We say goodbye to Dennis, dropping him in town and then continue on our journey to Bokhara.

North of Samarkand and on the way to Bokhara is a sprawling garden of roses. As you walk up a path all you see around you are miles and miles of bushes all blooming with the widest variety of roses I have ever seen. At the end of the garden walk is the grand and newly constructed entrance to an old shrine.

This is the resting place of one of the most famous scholars of Islam: Imam Bokhari, famous for his collection of Hadith – the sayings of Prophet Muhammad (PBUH), named the Al-Jami-as-Sahih. This is considered one of the more authentic sources of Hadith for Muslims.

I had earlier requested Driver Mahmud to stop at the shrine on our way to Bokhara. I thought this would be a brief stop in which we would enter, pay our respect and leave. But the beauty of the place made us stop for longer.

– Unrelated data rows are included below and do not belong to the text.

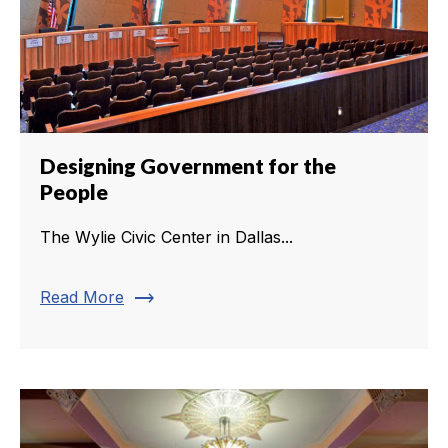
Designing Government for the
People
The Wylie Civic Center in Dallas...
trending_flat
Read More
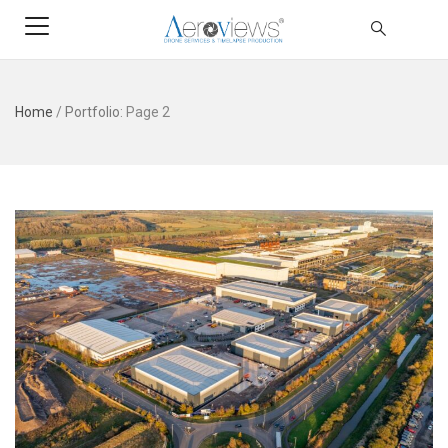
Home
/
Portfolio
: Page 2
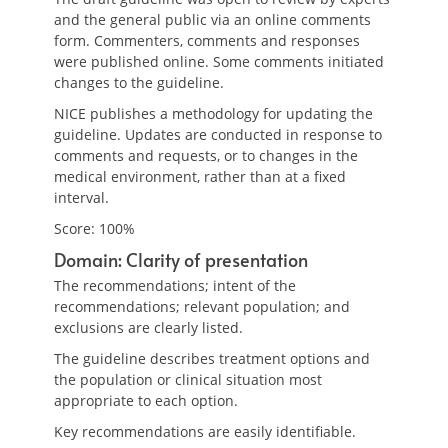
and the general public via an online comments
form. Commenters, comments and responses
were published online. Some comments initiated
changes to the guideline.
NICE publishes a methodology for updating the
guideline. Updates are conducted in response to
comments and requests, or to changes in the
medical environment, rather than at a fixed
interval.
Score: 100%
Domain: Clarity of presentation
The recommendations; intent of the
recommendations; relevant population; and
exclusions are clearly listed.
The guideline describes treatment options and
the population or clinical situation most
appropriate to each option.
Key recommendations are easily identifiable.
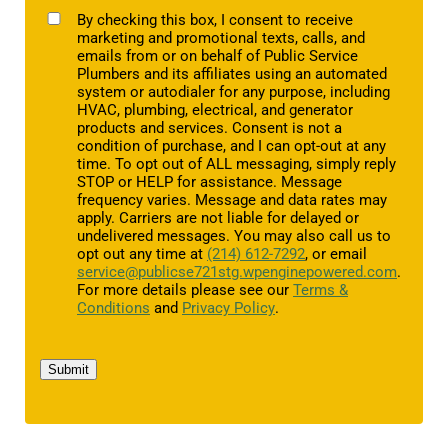
TCPA
By checking this box, I consent to receive
marketing and promotional texts, calls, and
emails from or on behalf of Public Service
Plumbers and its affiliates using an automated
system or autodialer for any purpose, including
HVAC, plumbing, electrical, and generator
products and services. Consent is not a
condition of purchase, and I can opt-out at any
time. To opt out of ALL messaging, simply reply
STOP or HELP for assistance. Message
frequency varies. Message and data rates may
apply. Carriers are not liable for delayed or
undelivered messages. You may also call us to
opt out any time at
(214) 612-7292
, or email
service@publicse721stg.wpenginepowered.com
.
For more details please see our
Terms &
Conditions
and
Privacy Policy
.
Submit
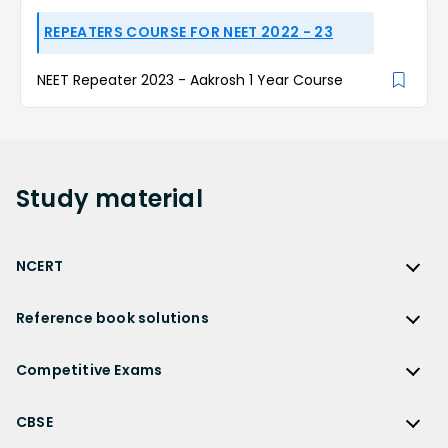
REPEATERS COURSE FOR NEET 2022 - 23
NEET Repeater 2023 - Aakrosh 1 Year Course
Study
material
NCERT
NCERT
Reference book solutions
NCERT Solutions
Reference Book Solutions
NCERT Solutions for Class 12
Competitive Exams
HC Verma Solutions
NCERT Solutions for Class 12 Maths
Competitive Exams
RD Sharma Solutions
CBSE
NCERT Solutions for Class 12 Physics
JEE Main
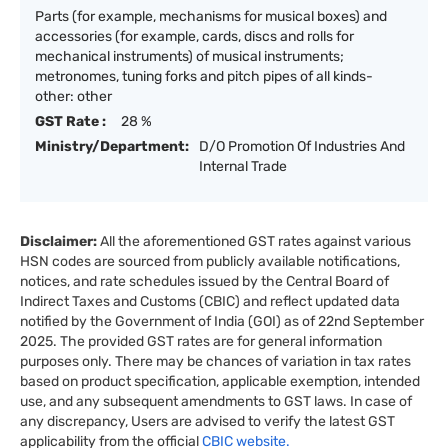
Parts (for example, mechanisms for musical boxes) and
accessories (for example, cards, discs and rolls for
mechanical instruments) of musical instruments;
metronomes, tuning forks and pitch pipes of all kinds-
other: other
GST Rate :
28 %
Ministry/Department:
D/O Promotion Of Industries And
Internal Trade
Disclaimer:
All the aforementioned GST rates against various
HSN codes are sourced from publicly available notifications,
notices, and rate schedules issued by the Central Board of
Indirect Taxes and Customs (CBIC) and reflect updated data
notified by the Government of India (GOI) as of 22nd September
2025. The provided GST rates are for general information
purposes only. There may be chances of variation in tax rates
based on product specification, applicable exemption, intended
use, and any subsequent amendments to GST laws. In case of
any discrepancy, Users are advised to verify the latest GST
applicability from the official
CBIC website.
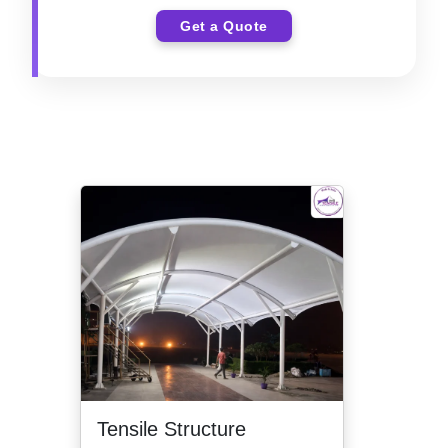
Get a Quote
Tensile Structure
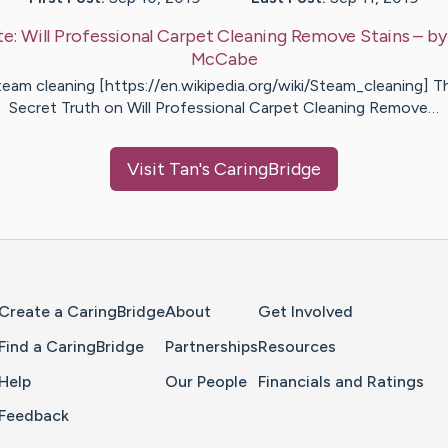
te:
Will Professional Carpet Cleaning Remove Stains
– b
McCabe
team cleaning [https://en.wikipedia.org/wiki/Steam_cleaning] T
Secret Truth on Will Professional Carpet Cleaning Remove…
Visit
Tan
's CaringBridge
Home Page
Create a CaringBridge
About
Get Involved
Find a CaringBridge
Partnerships
Resources
Help
Our People
Financials and Ratings
Feedback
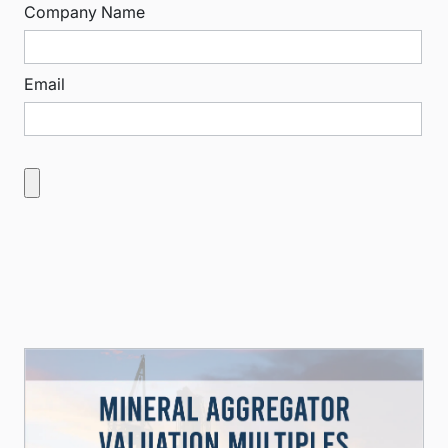
Company Name
Email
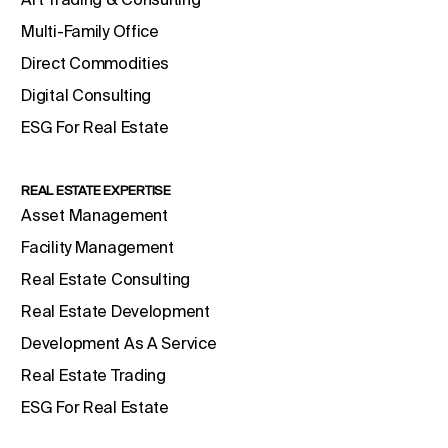
Multi-Family Office
Direct Commodities
Digital Consulting
ESG For Real Estate
REAL ESTATE EXPERTISE
Asset Management
Facility Management
Real Estate Consulting
Real Estate Development
Development As A Service
Real Estate Trading
ESG For Real Estate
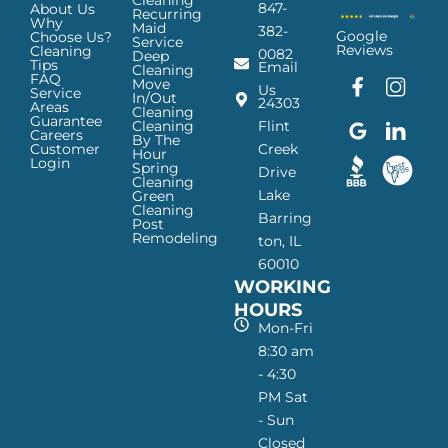
Cleaning
847-
About Us
Recurring
Why
Maid
382-
Google
Choose Us?
Service
Reviews
Cleaning
0082
Deep
Tips
Email
Cleaning
FAQ
Move
F
G
I
L
Us
Service
In/Out
24303
a
o
n
i
Areas
Cleaning
Guarantee
c
o
s
n
Cleaning
Flint
Careers
By The
e
g
t
k
Customer
Creek
Hour
Login
b
l
a
e
Spring
Drive
Cleaning
o
e
g
d
Lake
Green
o
I
r
I
Cleaning
Barring
Post
k
c
a
n
Remodeling
ton, IL
I
o
m
I
60010
c
n
I
c
WORKING
o
—
c
o
n
H
o
n
HOURS
—
a
n
—
Mon-Fri
H
p
—
H
8:30 am
a
p
H
a
- 4:30
p
y
a
p
PM Sat
p
M
p
p
- Sun
y
a
p
y
Closed
M
i
y
M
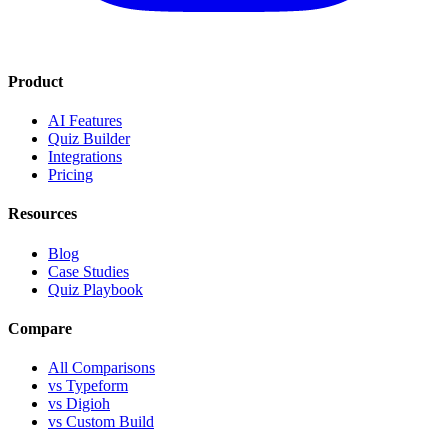
Product
AI Features
Quiz Builder
Integrations
Pricing
Resources
Blog
Case Studies
Quiz Playbook
Compare
All Comparisons
vs Typeform
vs Digioh
vs Custom Build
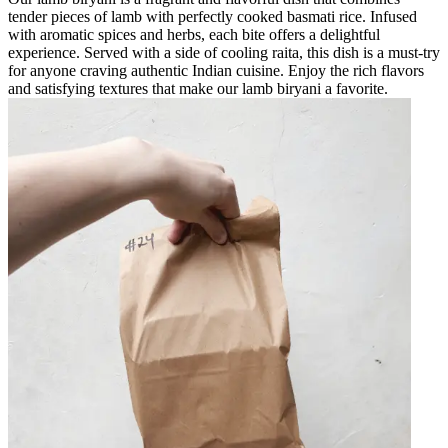
tender pieces of lamb with perfectly cooked basmati rice. Infused
with aromatic spices and herbs, each bite offers a delightful
experience. Served with a side of cooling raita, this dish is a must-try
for anyone craving authentic Indian cuisine. Enjoy the rich flavors
and satisfying textures that make our lamb biryani a favorite.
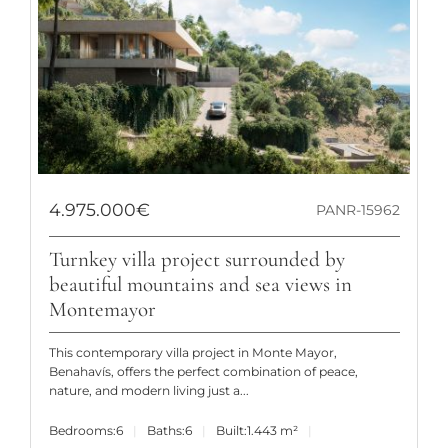
4.975.000€
PANR-15962
Turnkey villa project surrounded by
beautiful mountains and sea views in
Montemayor
This contemporary villa project in Monte Mayor,
Benahavís, offers the perfect combination of peace,
nature, and modern living just a...
Bedrooms:
6
Baths:
6
Built:
1.443 m²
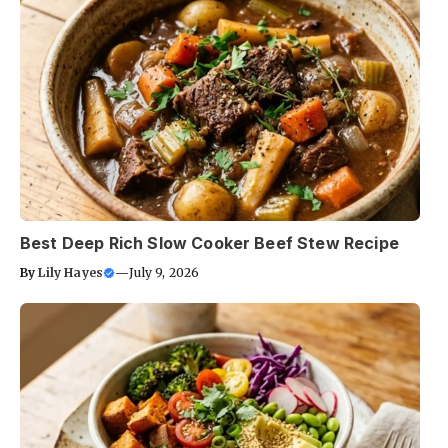
Best Deep Rich Slow Cooker Beef Stew Recipe
By
Lily Hayes
—
July 9, 2026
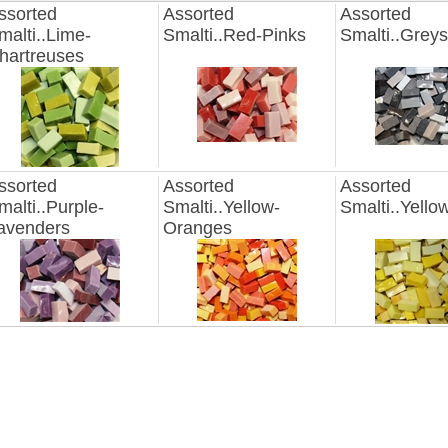
ssorted
Assorted
Assorted
malti..Lime-
Smalti..Red-Pinks
Smalti..Greys
hartreuses
ssorted
Assorted
Assorted
malti..Purple-
Smalti..Yellow-
Smalti..Yello
avenders
Oranges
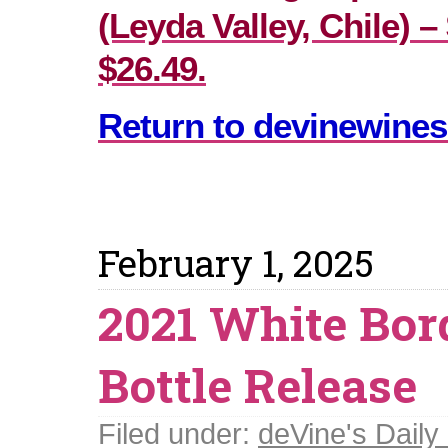
(Leyda Valley, Chile) –
$26.49.
Return to devinewines
February 1, 2025
2021 White Bor
Bottle Release
Filed under:
deVine's Daily 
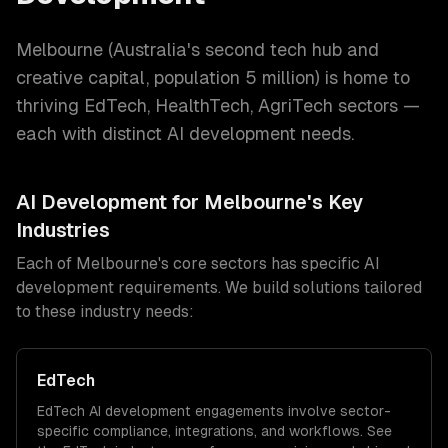
Melbourne
(
Australia's second tech hub and
creative capital
, population
5 million
) is home to
thriving
EdTech, HealthTech, AgriTech
sectors —
each with distinct
AI development
needs.
AI Development
for
Melbourne
's Key
Industries
Each of
Melbourne
's core sectors has specific
AI
development
requirements. We build solutions tailored
to these industry needs:
EdTech
EdTech
AI development
engagements involve sector-
specific compliance, integrations, and workflows. See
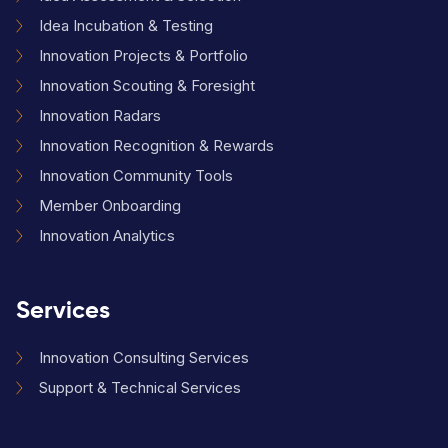
Idea Incubation & Testing
Innovation Projects & Portfolio
Innovation Scouting & Foresight
Innovation Radars
Innovation Recognition & Rewards
Innovation Community Tools
Member Onboarding
Innovation Analytics
Services
Innovation Consulting Services
Support & Technical Services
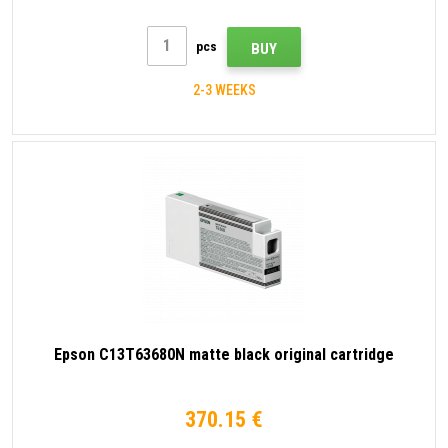
pcs
BUY
2-3 WEEKS
Epson C13T63680N matte black original cartridge
370.15 €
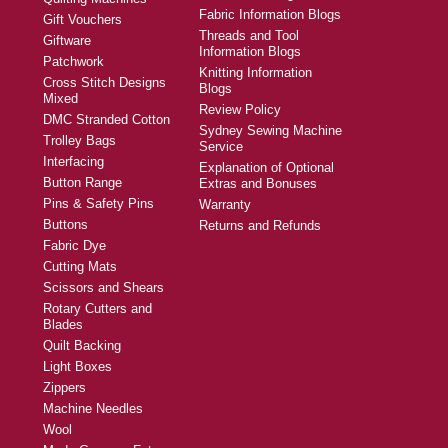
Fabric Information Blogs
Gift Vouchers
Threads and Tool
Giftware
Information Blogs
Patchwork
Knitting Information
Cross Stitch Designs
Blogs
Mixed
Review Policy
DMC Stranded Cotton
Sydney Sewing Machine
Trolley Bags
Service
Interfacing
Explanation of Optional
Button Range
Extras and Bonuses
Pins & Safety Pins
Warranty
Buttons
Returns and Refunds
Fabric Dye
Cutting Mats
Scissors and Shears
Rotary Cutters and
Blades
Quilt Backing
Light Boxes
Zippers
Machine Needles
Wool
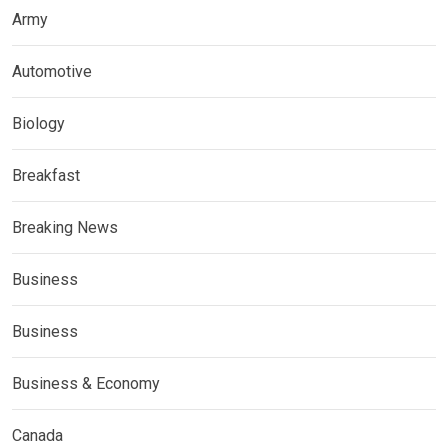
Army
Automotive
Biology
Breakfast
Breaking News
Business
Business
Business & Economy
Canada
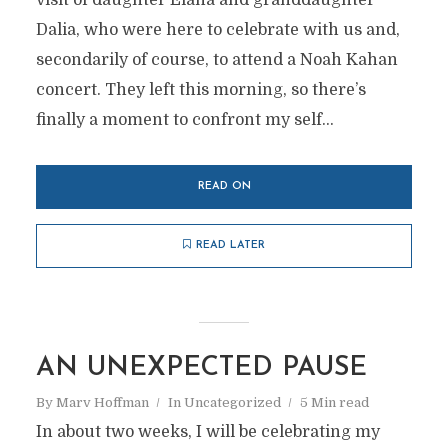
visit of daughter Elana and granddaughter
Dalia, who were here to celebrate with us and,
secondarily of course, to attend a Noah Kahan
concert. They left this morning, so there’s
finally a moment to confront my self...
READ ON
READ LATER
AN UNEXPECTED PAUSE
By
Marv Hoffman
In
Uncategorized
5 Min read
In about two weeks, I will be celebrating my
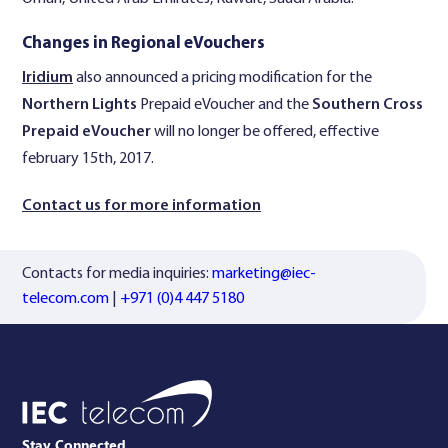
Changes in Regional eVouchers
Iridium
also announced a pricing modification for the
Northern Lights
Prepaid eVoucher and the
Southern Cross
Prepaid eVoucher
will no longer be offered, effective
february 15th, 2017.
Contact us for more information
Contacts for media inquiries:
marketing@iec-
telecom.com
|
+971 (0)4 447 5180
Stay Connected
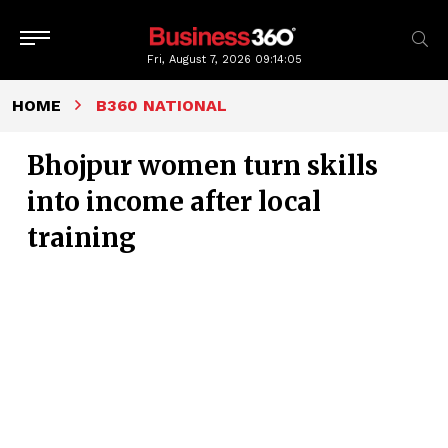
Fri, August 7, 2026
09:14:06
HOME
B360 NATIONAL
Bhojpur women turn skills
into income after local
training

After spending a while at the beautifully decorated shrine within the enclosed garden, we stepped out to the rose grove outside, walked around, then among groups of picnicking Uzbek families we sat on benches in the fragrant shade and ate ice cream and wished all shrines and holy places were as well kept and peaceful as this one of Al-Bukhari, who having spent his life collecting and studying Hadises in Egypt, Iraq, and Khurasan returned home to die in this village between Samarkand and Bokhara.